Sonnet 61 is one of 154 sonnets written by the English playwright and poet William Shakespeare. It is a member of the Fair Youth sequence, in which the poet expresses his love towards a young man.

==Structure==
Sonnet 61 is an English or Shakespearean sonnet, containing three quatrains followed by a final rhyming couplet. It follows the form's typical rhyme scheme, ABAB CDCD EFEF GG, and is composed in iambic pentameter, a type of poetic metre based on five pairs of metrically weak/strong syllabic positions. The seventh line exemplifies a regular iambic pentameter:
  × / × / × / × / × /
 To find out shames and idle hours in me, (61.7)

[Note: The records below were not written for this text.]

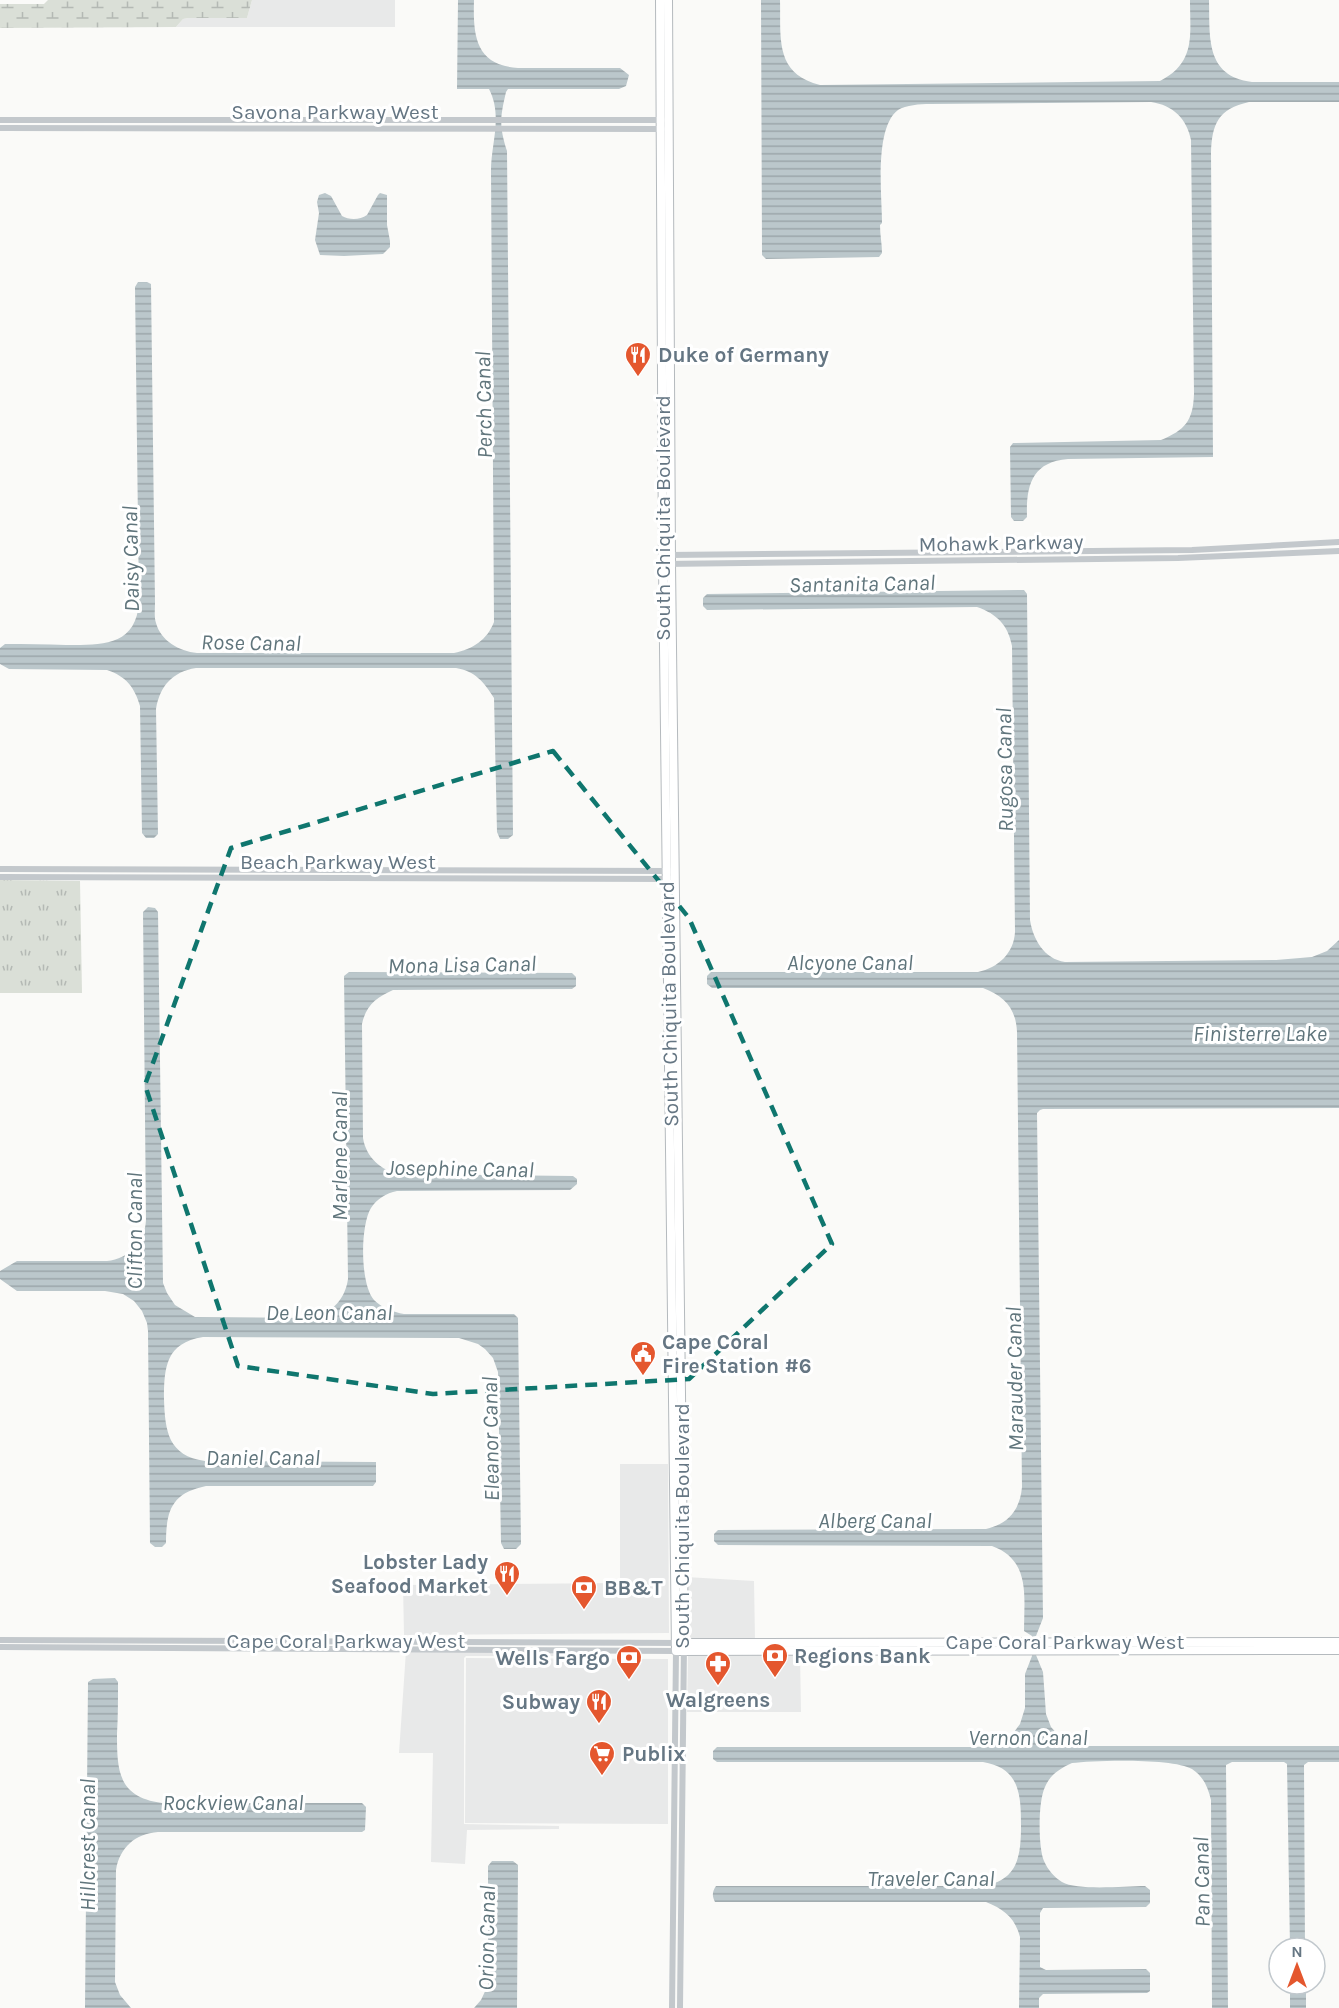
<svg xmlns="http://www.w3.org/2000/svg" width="1339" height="2008" font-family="Karla,sans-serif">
  <defs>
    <pattern id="grass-tufts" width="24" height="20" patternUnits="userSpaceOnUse" patternTransform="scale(1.5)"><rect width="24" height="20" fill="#dadfd7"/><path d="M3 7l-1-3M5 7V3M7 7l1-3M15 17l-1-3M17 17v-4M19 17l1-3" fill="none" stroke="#b4b9b4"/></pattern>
    <pattern id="wetland-marsh" width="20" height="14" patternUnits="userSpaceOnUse" patternTransform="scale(1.5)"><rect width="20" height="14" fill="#dadfd7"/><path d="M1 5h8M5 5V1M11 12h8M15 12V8" fill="none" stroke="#b4b9b4"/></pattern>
    <pattern id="water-rules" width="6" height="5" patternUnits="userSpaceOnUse" patternTransform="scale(1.5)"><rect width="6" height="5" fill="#bbc7cb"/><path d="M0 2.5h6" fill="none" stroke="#9ca6aa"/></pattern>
  </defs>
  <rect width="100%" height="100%" fill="#fafaf8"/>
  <g fill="#e8e9e9">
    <path d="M 252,0 L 395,0 L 395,27 L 176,27 L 183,19 L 188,18 L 247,18 Z"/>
    <path d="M 620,1464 L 668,1464 L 669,1633 L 404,1635 L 403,1585 L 620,1583 Z"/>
    <path d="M 686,1577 L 754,1581 L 755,1640 L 686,1640 Z"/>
    <path d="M 406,1651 L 562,1653 L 562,1656 L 466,1656 L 464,1658 L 464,1824 L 559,1826 L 559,1829 L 467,1830 L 465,1864 L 431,1862 L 433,1753 L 399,1753 Z"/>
    <path d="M 800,1654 L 801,1712 L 687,1712 L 688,1655 Z"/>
    <path d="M 466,1658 L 668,1659 L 668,1824 L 465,1823 Z"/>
  </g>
  <path fill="url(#grass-tufts)" d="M 0,880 L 80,881 L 82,993 L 0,993 Z"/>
  <path fill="url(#wetland-marsh)" d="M 48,0 L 252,0 L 247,18 L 188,18 L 183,19 L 176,27 L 0,28 L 0,4 L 44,4 Z"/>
  <g fill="url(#water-rules)">
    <path d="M 458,0 L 474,0 C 473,35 475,65 518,68 L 620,68 L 629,75 L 626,86 L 619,89 L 508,89 L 506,92 C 500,118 499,126 507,151 L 513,835 L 508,839 L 500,839 L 497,832 L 494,698 C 484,682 475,671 456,668 L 196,668 C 172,672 160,686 156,709 L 158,834 L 154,838 L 146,838 L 142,833 L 140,706 C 135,688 126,676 107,670 L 9,669 L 0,664 L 0,648 L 5,644 C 25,644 46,644 66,645 C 101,645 136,647 139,602 L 135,287 L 138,282 L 147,282 L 151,284 L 155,603 C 155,609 154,617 156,623 C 161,641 179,651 197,653 L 454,653 C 473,649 487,640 494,622 L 491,171 C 491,143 503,116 489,89 L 457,89 Z"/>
    <path d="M 761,0 L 780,0 C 781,37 774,74 820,85 L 1160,81 C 1196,62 1190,36 1190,0 L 1209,0 C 1210,37 1205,76 1252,82 L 1339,82 L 1339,102 L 1249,102 C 1218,109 1212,124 1211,153 L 1213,457 L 1068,459 C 1032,462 1026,485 1027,517 L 1023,521 L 1014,521 L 1011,517 L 1010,447 L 1013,443 L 1161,440 C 1185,430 1193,421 1194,394 L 1191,140 C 1187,119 1173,105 1151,102 L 930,104 C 920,104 906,105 898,110 C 874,128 882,196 882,223 L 880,225 C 880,235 882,244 882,253 L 879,257 L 766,259 L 762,255 Z"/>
    <path d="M 325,193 L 331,196 L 342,216 C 349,220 360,220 367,215 L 378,195 L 380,193 L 387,195 L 387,225 L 390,241 L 390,247 L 383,254 L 344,256 L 320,255 L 315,240 L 319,213 L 317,202 L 319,195 Z"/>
    <path d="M 1024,590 L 1027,594 L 1030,920 C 1033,939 1044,959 1065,962 L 1276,960 L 1312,957 L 1327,951 L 1339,940 L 1339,1108 L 1043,1109 L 1040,1110 L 1037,1113 L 1043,1618 L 1036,1636 L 1036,1655 L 1043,1672 L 1046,1714 L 1051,1727 L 1059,1736 L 1072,1744 L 1082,1746 L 1339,1746 L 1339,1762 L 1308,1762 L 1304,1765 L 1305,1948 L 1290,1948 L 1287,1764 L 1284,1762 L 1232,1762 L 1226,1765 L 1228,2008 L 1212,2008 L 1211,1800 C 1208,1787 1203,1776 1192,1769 C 1174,1758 1094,1760 1072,1763 C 1059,1769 1050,1775 1045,1787 C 1038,1801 1038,1847 1044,1861 C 1048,1870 1054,1877 1062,1882 C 1078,1891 1125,1886 1145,1886 L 1150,1890 L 1150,1903 L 1146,1907 L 1043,1908 L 1040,1913 L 1040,1967 L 1046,1970 L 1146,1969 L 1150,1973 L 1150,1991 L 1147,1993 L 1043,1994 L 1039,1998 L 1039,2008 L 1019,2008 L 1020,1937 C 1015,1918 1004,1909 986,1902 L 715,1902 C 712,1896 712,1892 716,1886 L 979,1886 C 1017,1883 1021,1858 1021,1826 C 1021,1795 1020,1768 983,1762 L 717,1762 L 713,1759 L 713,1751 L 717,1747 L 976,1747 L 996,1745 L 1003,1741 L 1011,1736 L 1020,1724 L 1025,1708 L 1025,1674 L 1032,1656 L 1032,1636 L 1024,1631 C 1024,1597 1031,1560 992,1546 L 718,1545 L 714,1541 L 714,1534 L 718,1530 L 986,1529 C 1008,1524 1020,1510 1022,1487 L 1017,1032 C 1016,1008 1004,996 983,988 L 712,988 L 707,984 L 707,976 L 711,972 L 978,972 C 998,968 1014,953 1015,932 L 1012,646 C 1008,625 997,614 977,607 L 707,610 L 703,606 L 703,598 L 707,594 Z"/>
    <path d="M 148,907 L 155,908 L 158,912 L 163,1283 L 167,1293 L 175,1305 L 195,1317 L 313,1318 C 333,1312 345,1299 348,1279 L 344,976 L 349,972 L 572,973 L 576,977 L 576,986 L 572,989 L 393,990 C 377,997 366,1005 362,1024 L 363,1138 C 366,1157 381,1171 400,1174 L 573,1176 L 577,1179 L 577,1184 L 570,1190 L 397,1191 C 386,1193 377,1199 371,1208 C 360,1226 360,1284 374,1300 C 382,1308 393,1312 404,1314 L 514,1314 L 518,1318 L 521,1544 L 516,1549 L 504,1549 L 501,1543 L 498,1372 L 493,1358 L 485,1349 L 478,1344 L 459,1338 L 203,1337 C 166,1343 164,1367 164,1399 C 165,1431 168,1456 205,1461 L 376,1462 L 376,1482 L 373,1486 L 206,1486 C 172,1493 166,1510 166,1543 L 162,1547 L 155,1547 L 150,1543 L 148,1331 L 147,1323 L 142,1311 L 134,1301 L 123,1294 L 105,1291 L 17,1291 L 0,1279 L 0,1271 L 17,1261 L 107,1261 C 129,1259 145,1242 146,1220 L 143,912 Z"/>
    <path d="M 115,1678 L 118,1682 C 118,1700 118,1717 117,1734 C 117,1771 118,1797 162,1803 L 362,1803 L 366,1807 L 365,1830 L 362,1832 L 158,1832 C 135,1834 120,1847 116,1870 L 115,1982 L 120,1995 L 131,2008 L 85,2008 L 88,1682 L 93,1679 Z"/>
    <path d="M 492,1861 L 513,1861 L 518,1865 L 517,2008 L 474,2008 L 481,2000 L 488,1985 L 488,1866 Z"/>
    <rect x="1290" y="1984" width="16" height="24"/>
  </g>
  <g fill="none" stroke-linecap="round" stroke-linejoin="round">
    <defs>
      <g id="primary">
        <path d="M 660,0 L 663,564 L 676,1651 L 1339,1650"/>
        <path d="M 668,0 L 671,564 L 684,1643 L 1339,1642"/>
      </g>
    </defs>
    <use href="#primary" stroke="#b5babe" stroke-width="10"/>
    <g stroke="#c3c8cc" stroke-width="6">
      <path d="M 0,120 L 662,120"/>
      <path d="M 0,128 L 662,129"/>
      <path d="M 668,555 L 1192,550 L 1339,542"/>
      <path d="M 663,564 L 1178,558 L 1339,551"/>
      <path d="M 0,869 L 669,871"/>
      <path d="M 0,877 L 671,879"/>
      <path d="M 0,1640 L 684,1643 L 680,2008"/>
      <path d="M 0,1647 L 676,1651 L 672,2008"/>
    </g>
    <use href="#primary" stroke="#fff" stroke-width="8"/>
  </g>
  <path fill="none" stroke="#0f766e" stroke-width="4.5" stroke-dasharray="12 8" stroke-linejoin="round" d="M 553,751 L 689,918 L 832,1244 L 689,1379 L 433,1394 L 238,1366 L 145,1085 L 231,848 Z"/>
  <defs>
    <symbol id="restaurant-pin" viewBox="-11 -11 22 30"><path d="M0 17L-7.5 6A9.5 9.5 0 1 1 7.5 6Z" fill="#e4572e" stroke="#fff"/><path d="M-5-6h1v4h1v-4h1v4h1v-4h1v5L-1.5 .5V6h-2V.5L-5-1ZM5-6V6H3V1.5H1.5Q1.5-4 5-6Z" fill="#fff"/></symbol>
    <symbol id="civic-pin" viewBox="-11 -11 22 30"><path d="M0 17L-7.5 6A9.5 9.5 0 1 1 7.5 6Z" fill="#e4572e" stroke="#fff"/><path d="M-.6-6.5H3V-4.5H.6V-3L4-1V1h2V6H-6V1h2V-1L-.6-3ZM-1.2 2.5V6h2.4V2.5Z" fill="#fff"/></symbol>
    <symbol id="bank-pin" viewBox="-11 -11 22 30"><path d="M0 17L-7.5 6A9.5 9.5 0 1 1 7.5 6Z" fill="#e4572e" stroke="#fff"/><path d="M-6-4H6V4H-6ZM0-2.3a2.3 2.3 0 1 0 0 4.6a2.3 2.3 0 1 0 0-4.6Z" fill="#fff"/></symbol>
    <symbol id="pharmacy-pin" viewBox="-11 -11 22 30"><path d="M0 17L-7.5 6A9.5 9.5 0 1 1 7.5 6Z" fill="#e4572e" stroke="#fff"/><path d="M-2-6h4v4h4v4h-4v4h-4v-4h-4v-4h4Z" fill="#fff"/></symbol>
    <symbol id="supermarket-pin" viewBox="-11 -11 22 30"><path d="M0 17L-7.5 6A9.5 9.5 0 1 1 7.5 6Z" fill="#e4572e" stroke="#fff"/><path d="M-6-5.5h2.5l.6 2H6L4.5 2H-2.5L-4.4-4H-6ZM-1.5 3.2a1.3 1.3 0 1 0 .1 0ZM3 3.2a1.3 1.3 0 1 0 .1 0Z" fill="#fff"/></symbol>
  </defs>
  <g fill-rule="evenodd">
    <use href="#restaurant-pin" x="623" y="340" width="30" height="40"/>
    <use href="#civic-pin" x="628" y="1339" width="30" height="40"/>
    <use href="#restaurant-pin" x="492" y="1559" width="30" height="40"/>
    <use href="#bank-pin" x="569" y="1573" width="30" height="40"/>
    <use href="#bank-pin" x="760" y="1641" width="30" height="40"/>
    <use href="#bank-pin" x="614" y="1643" width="30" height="40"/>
    <use href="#pharmacy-pin" x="703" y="1649" width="30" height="40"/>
    <use href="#restaurant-pin" x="584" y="1687" width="30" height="40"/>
    <use href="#supermarket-pin" x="587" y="1739" width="30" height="40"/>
  </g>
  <g text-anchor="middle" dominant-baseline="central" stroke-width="6" stroke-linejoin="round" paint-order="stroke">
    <g font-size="21" fill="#657683" stroke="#fff">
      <text x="335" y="112">Savona Parkway West</text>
      <text transform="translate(663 518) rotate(-90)">South Chiquita Boulevard</text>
      <text transform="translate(1001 543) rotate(-1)">Mohawk Parkway</text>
      <text x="338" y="862">Beach Parkway West</text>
      <text transform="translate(669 1004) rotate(-91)">South Chiquita Boulevard</text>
      <text transform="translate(682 1526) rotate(-90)">South Chiquita Boulevard</text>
      <text x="346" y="1641">Cape Coral Parkway West</text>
      <text x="1065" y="1642">Cape Coral Parkway West</text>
    </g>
    <g font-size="21" font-weight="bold" fill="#657683" stroke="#fff" text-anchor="start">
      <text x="658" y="355">Duke of Germany</text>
      <text x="662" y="1342">Cape Coral<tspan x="662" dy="24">Fire Station #6</tspan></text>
      <text x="488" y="1562" text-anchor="end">Lobster Lady<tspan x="488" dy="24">Seafood Market</tspan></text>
      <text x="604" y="1588">BB&amp;T</text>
      <text x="794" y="1656">Regions Bank</text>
      <text x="610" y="1658" text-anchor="end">Wells Fargo</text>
      <text x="718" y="1700" text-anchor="middle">Walgreens</text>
      <text x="580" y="1702" text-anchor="end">Subway</text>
      <text x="622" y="1754">Publix</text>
    </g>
    <g font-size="22" font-style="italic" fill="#60757c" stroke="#fff">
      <text transform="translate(484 405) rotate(-91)">Perch Canal</text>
      <text transform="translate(131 559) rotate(-91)">Daisy Canal</text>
      <text transform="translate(862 584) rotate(-1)">Santanita Canal</text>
      <text transform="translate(251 643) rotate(1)">Rose Canal</text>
      <text transform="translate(1005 770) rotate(-91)">Rugosa Canal</text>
      <text x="850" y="963">Alcyone Canal</text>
      <text transform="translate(462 965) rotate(-1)">Mona Lisa Canal</text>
      <text x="1260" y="1034">Finisterre Lake</text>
      <text transform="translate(340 1156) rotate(-90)">Marlene Canal</text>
      <text transform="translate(460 1169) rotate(1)">Josephine Canal</text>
      <text transform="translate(135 1231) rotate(-90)">Clifton Canal</text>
      <text x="329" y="1313">De Leon Canal</text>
      <text transform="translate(1015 1379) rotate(-91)">Marauder Canal</text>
      <text transform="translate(491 1439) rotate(-91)">Eleanor Canal</text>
      <text x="263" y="1458">Daniel Canal</text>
      <text x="875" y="1521">Alberg Canal</text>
      <text x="1028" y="1738">Vernon Canal</text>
      <text x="233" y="1803">Rockview Canal</text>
      <text transform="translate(88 1845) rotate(-90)">Hillcrest Canal</text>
      <text x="931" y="1879">Traveler Canal</text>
      <text transform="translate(1202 1882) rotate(-91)">Pan Canal</text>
      <text transform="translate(487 1938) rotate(-89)">Orion Canal</text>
    </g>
  </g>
  <g transform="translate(1297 1966)"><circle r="28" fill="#ffffff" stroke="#c1c8cd" stroke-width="1.5"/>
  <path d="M0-4.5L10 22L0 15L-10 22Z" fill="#e4572e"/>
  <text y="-9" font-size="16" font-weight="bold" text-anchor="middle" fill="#657683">N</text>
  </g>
</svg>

The first and third lines have a final extrameterical syllable or feminine ending:
  × / × / × / × / × /(×)
 Dost thou desire my slumbers should be broken, (61.3)
/ = ictus, a metrically strong syllabic position. × = nonictus. (×) = extrametrical syllable.

Although many rhymes in the sonnets are imperfect in today's pronunciation, they were almost all perfect (or at least potentially so) in Shakespeare's day. The a rhymes, "open" and "broken" constitute a rare instance of an imperfect rhyme in the Sonnets, though the same rhyme occurs in Venus and Adonis lines 47 and 48.